__DIRECTION__
Replace "common name" with "vernacular name" throughout the material below, and reproduce every line with nothing else changed.

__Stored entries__
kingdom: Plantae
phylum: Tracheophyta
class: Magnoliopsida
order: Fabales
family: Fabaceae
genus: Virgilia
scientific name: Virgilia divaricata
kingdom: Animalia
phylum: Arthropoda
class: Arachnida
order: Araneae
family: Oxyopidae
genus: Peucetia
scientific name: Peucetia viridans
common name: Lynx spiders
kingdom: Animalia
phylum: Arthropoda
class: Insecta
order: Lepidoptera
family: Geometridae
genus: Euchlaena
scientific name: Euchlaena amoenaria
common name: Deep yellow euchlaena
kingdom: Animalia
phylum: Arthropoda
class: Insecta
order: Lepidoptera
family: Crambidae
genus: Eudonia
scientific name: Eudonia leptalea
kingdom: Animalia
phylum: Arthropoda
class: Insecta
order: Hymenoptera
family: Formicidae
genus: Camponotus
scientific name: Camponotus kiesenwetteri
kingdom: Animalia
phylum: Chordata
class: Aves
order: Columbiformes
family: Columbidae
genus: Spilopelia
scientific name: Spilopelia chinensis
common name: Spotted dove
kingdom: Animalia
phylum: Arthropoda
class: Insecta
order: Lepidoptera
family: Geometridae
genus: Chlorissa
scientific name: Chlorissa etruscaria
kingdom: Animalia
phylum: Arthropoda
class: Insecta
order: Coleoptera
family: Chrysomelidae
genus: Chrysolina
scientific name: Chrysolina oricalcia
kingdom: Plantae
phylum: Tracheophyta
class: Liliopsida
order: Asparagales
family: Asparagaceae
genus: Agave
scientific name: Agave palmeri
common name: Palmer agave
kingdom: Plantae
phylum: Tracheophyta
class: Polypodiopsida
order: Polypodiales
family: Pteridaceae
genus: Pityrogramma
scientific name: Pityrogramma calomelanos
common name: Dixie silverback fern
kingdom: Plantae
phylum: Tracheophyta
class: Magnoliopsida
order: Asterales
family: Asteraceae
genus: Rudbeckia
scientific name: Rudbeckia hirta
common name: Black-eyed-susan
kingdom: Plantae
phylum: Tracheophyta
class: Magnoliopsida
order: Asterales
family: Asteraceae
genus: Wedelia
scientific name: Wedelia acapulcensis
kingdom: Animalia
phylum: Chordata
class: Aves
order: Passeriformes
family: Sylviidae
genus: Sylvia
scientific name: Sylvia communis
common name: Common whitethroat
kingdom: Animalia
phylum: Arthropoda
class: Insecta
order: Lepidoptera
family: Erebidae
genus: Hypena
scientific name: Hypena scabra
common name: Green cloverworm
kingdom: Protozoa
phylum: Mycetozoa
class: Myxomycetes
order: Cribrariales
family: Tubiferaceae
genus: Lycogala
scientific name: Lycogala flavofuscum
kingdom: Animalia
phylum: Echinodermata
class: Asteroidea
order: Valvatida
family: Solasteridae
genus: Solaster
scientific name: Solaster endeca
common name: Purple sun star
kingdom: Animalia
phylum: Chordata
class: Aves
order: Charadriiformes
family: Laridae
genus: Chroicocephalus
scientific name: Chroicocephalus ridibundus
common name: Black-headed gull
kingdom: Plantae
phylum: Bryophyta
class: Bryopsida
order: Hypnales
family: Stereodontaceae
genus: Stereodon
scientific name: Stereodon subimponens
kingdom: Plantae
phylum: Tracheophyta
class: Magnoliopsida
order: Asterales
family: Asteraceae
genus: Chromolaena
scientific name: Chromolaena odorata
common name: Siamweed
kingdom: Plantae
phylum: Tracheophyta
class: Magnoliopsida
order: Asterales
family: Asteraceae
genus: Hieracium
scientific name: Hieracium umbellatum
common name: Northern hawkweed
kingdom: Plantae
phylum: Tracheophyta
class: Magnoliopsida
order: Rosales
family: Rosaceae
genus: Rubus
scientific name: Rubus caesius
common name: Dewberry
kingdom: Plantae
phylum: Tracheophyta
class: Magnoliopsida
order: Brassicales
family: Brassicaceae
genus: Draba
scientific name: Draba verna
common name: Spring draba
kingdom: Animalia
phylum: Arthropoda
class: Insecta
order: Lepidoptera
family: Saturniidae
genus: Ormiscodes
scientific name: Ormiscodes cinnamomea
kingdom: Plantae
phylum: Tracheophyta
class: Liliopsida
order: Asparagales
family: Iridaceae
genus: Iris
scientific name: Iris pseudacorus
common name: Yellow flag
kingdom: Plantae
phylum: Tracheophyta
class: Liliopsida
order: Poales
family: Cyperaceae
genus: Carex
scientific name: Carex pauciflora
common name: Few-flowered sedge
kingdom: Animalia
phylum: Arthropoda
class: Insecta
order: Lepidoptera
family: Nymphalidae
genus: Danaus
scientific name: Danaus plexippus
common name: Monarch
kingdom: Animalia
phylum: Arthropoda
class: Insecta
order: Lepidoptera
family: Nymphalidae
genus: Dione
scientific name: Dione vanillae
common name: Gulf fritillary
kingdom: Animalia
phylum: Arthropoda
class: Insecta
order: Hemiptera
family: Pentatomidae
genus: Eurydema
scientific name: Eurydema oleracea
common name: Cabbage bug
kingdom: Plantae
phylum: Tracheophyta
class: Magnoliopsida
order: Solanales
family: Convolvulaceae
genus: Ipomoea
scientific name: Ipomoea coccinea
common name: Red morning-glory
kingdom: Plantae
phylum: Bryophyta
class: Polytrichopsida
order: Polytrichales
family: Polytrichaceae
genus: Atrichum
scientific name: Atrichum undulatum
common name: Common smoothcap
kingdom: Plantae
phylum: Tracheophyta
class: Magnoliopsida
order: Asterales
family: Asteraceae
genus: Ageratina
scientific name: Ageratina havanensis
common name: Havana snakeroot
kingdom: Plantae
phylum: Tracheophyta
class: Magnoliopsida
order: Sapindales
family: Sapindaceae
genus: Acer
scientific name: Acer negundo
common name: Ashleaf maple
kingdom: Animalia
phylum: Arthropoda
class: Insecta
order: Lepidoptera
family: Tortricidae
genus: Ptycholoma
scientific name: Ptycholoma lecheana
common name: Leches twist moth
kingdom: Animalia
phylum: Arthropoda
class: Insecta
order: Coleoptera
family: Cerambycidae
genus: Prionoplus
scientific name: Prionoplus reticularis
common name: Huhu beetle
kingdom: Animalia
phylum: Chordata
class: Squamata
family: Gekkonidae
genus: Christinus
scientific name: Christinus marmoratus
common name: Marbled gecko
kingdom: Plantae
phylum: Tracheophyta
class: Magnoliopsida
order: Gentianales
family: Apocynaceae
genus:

__OUTPUT__
kingdom: Plantae
phylum: Tracheophyta
class: Magnoliopsida
order: Fabales
family: Fabaceae
genus: Virgilia
scientific name: Virgilia divaricata
kingdom: Animalia
phylum: Arthropoda
class: Arachnida
order: Araneae
family: Oxyopidae
genus: Peucetia
scientific name: Peucetia viridans
vernacular name: Lynx spiders
kingdom: Animalia
phylum: Arthropoda
class: Insecta
order: Lepidoptera
family: Geometridae
genus: Euchlaena
scientific name: Euchlaena amoenaria
vernacular name: Deep yellow euchlaena
kingdom: Animalia
phylum: Arthropoda
class: Insecta
order: Lepidoptera
family: Crambidae
genus: Eudonia
scientific name: Eudonia leptalea
kingdom: Animalia
phylum: Arthropoda
class: Insecta
order: Hymenoptera
family: Formicidae
genus: Camponotus
scientific name: Camponotus kiesenwetteri
kingdom: Animalia
phylum: Chordata
class: Aves
order: Columbiformes
family: Columbidae
genus: Spilopelia
scientific name: Spilopelia chinensis
vernacular name: Spotted dove
kingdom: Animalia
phylum: Arthropoda
class: Insecta
order: Lepidoptera
family: Geometridae
genus: Chlorissa
scientific name: Chlorissa etruscaria
kingdom: Animalia
phylum: Arthropoda
class: Insecta
order: Coleoptera
family: Chrysomelidae
genus: Chrysolina
scientific name: Chrysolina oricalcia
kingdom: Plantae
phylum: Tracheophyta
class: Liliopsida
order: Asparagales
family: Asparagaceae
genus: Agave
scientific name: Agave palmeri
vernacular name: Palmer agave
kingdom: Plantae
phylum: Tracheophyta
class: Polypodiopsida
order: Polypodiales
family: Pteridaceae
genus: Pityrogramma
scientific name: Pityrogramma calomelanos
vernacular name: Dixie silverback fern
kingdom: Plantae
phylum: Tracheophyta
class: Magnoliopsida
order: Asterales
family: Asteraceae
genus: Rudbeckia
scientific name: Rudbeckia hirta
vernacular name: Black-eyed-susan
kingdom: Plantae
phylum: Tracheophyta
class: Magnoliopsida
order: Asterales
family: Asteraceae
genus: Wedelia
scientific name: Wedelia acapulcensis
kingdom: Animalia
phylum: Chordata
class: Aves
order: Passeriformes
family: Sylviidae
genus: Sylvia
scientific name: Sylvia communis
vernacular name: Common whitethroat
kingdom: Animalia
phylum: Arthropoda
class: Insecta
order: Lepidoptera
family: Erebidae
genus: Hypena
scientific name: Hypena scabra
vernacular name: Green cloverworm
kingdom: Protozoa
phylum: Mycetozoa
class: Myxomycetes
order: Cribrariales
family: Tubiferaceae
genus: Lycogala
scientific name: Lycogala flavofuscum
kingdom: Animalia
phylum: Echinodermata
class: Asteroidea
order: Valvatida
family: Solasteridae
genus: Solaster
scientific name: Solaster endeca
vernacular name: Purple sun star
kingdom: Animalia
phylum: Chordata
class: Aves
order: Charadriiformes
family: Laridae
genus: Chroicocephalus
scientific name: Chroicocephalus ridibundus
vernacular name: Black-headed gull
kingdom: Plantae
phylum: Bryophyta
class: Bryopsida
order: Hypnales
family: Stereodontaceae
genus: Stereodon
scientific name: Stereodon subimponens
kingdom: Plantae
phylum: Tracheophyta
class: Magnoliopsida
order: Asterales
family: Asteraceae
genus: Chromolaena
scientific name: Chromolaena odorata
vernacular name: Siamweed
kingdom: Plantae
phylum: Tracheophyta
class: Magnoliopsida
order: Asterales
family: Asteraceae
genus: Hieracium
scientific name: Hieracium umbellatum
vernacular name: Northern hawkweed
kingdom: Plantae
phylum: Tracheophyta
class: Magnoliopsida
order: Rosales
family: Rosaceae
genus: Rubus
scientific name: Rubus caesius
vernacular name: Dewberry
kingdom: Plantae
phylum: Tracheophyta
class: Magnoliopsida
order: Brassicales
family: Brassicaceae
genus: Draba
scientific name: Draba verna
vernacular name: Spring draba
kingdom: Animalia
phylum: Arthropoda
class: Insecta
order: Lepidoptera
family: Saturniidae
genus: Ormiscodes
scientific name: Ormiscodes cinnamomea
kingdom: Plantae
phylum: Tracheophyta
class: Liliopsida
order: Asparagales
family: Iridaceae
genus: Iris
scientific name: Iris pseudacorus
vernacular name: Yellow flag
kingdom: Plantae
phylum: Tracheophyta
class: Liliopsida
order: Poales
family: Cyperaceae
genus: Carex
scientific name: Carex pauciflora
vernacular name: Few-flowered sedge
kingdom: Animalia
phylum: Arthropoda
class: Insecta
order: Lepidoptera
family: Nymphalidae
genus: Danaus
scientific name: Danaus plexippus
vernacular name: Monarch
kingdom: Animalia
phylum: Arthropoda
class: Insecta
order: Lepidoptera
family: Nymphalidae
genus: Dione
scientific name: Dione vanillae
vernacular name: Gulf fritillary
kingdom: Animalia
phylum: Arthropoda
class: Insecta
order: Hemiptera
family: Pentatomidae
genus: Eurydema
scientific name: Eurydema oleracea
vernacular name: Cabbage bug
kingdom: Plantae
phylum: Tracheophyta
class: Magnoliopsida
order: Solanales
family: Convolvulaceae
genus: Ipomoea
scientific name: Ipomoea coccinea
vernacular name: Red morning-glory
kingdom: Plantae
phylum: Bryophyta
class: Polytrichopsida
order: Polytrichales
family: Polytrichaceae
genus: Atrichum
scientific name: Atrichum undulatum
vernacular name: Common smoothcap
kingdom: Plantae
phylum: Tracheophyta
class: Magnoliopsida
order: Asterales
family: Asteraceae
genus: Ageratina
scientific name: Ageratina havanensis
vernacular name: Havana snakeroot
kingdom: Plantae
phylum: Tracheophyta
class: Magnoliopsida
order: Sapindales
family: Sapindaceae
genus: Acer
scientific name: Acer negundo
vernacular name: Ashleaf maple
kingdom: Animalia
phylum: Arthropoda
class: Insecta
order: Lepidoptera
family: Tortricidae
genus: Ptycholoma
scientific name: Ptycholoma lecheana
vernacular name: Leches twist moth
kingdom: Animalia
phylum: Arthropoda
class: Insecta
order: Coleoptera
family: Cerambycidae
genus: Prionoplus
scientific name: Prionoplus reticularis
vernacular name: Huhu beetle
kingdom: Animalia
phylum: Chordata
class: Squamata
family: Gekkonidae
genus: Christinus
scientific name: Christinus marmoratus
vernacular name: Marbled gecko
kingdom: Plantae
phylum: Tracheophyta
class: Magnoliopsida
order: Gentianales
family: Apocynaceae
genus:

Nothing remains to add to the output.